I'm cleaning up some ancient HTML help files and there are a lot of double-spaces that I'd like to clean up (replace each double-space with single).
Sample: <li><b>% Successful</b>. The percentage of jobs that returned a confirmation.</li>
I want to find double-spaces only before the start of sentences or between words (so between the setting label or between 'percentage' and 'of', not spaces in isolation or before the XML tags).
I tried a simple search for two spaces, but that also brings up the tab/space mixture that the creator used for formatting the indents, so I'm getting five useless results for every relevant one.
Is there a single regex that would help with both use cases, or is it better to use two different ones for each format? I'm fine either way, just am still pretty new to regexes and not sure where to start on this one.

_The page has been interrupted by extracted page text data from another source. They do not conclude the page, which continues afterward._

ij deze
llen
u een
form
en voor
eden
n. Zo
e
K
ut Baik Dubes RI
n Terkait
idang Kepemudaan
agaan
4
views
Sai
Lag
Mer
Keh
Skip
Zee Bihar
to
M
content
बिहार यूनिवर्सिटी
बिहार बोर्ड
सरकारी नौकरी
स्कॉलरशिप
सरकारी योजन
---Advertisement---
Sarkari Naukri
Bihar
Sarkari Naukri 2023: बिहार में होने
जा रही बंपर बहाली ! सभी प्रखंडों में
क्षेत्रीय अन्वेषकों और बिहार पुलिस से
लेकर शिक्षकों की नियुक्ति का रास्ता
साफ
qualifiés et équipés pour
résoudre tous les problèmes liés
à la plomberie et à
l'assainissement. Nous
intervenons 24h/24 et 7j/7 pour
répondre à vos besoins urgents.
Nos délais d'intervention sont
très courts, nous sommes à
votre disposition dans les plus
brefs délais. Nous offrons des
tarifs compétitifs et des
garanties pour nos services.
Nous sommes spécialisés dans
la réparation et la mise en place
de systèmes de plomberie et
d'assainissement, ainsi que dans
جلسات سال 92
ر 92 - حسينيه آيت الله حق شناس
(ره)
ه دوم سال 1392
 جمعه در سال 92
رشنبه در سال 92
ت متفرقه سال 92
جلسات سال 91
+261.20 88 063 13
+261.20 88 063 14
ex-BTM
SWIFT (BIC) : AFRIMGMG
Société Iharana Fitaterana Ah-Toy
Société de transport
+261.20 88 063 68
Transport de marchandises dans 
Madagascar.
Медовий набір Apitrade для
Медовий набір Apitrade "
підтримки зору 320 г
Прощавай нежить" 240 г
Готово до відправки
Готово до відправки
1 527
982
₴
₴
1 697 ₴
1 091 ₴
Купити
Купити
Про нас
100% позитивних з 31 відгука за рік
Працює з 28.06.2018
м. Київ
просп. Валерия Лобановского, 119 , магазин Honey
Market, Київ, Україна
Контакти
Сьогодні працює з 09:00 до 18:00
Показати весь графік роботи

Spaces between periods and text (three here for a better visual):
<li><b>Submit Time</b>. The time the job was scheduled.</li>
Spaces between words (three here as well):
<li><b>End Time</b>. The date/time when the job was completed or canceled.</li>
I'm looking for multiple spaces either between words or at the start of sentences (generally after the setting name period).
CodePudding user response:
You can use the following regex to match double spaces that are not within an XML tag:
(?<!>) \b \s{2}(?!\s)
Explanation:
(?<!>)
- is a negative lookbehind that asserts that the preceding character is not >. This ensures that the match is not within an XML tag.
\b
- is a word boundary that matches the position between a word character (as defined by \w) and a non-word character. This ensures that the double spaces are between words or before sentences.
\s{2}
- matches exactly two consecutive whitespace characters (space, tab, newline, etc.).
(?!\s)
- is a negative lookahead that asserts that the next character is not a whitespace character. This ensures that the double spaces are not isolated but are followed by a word character.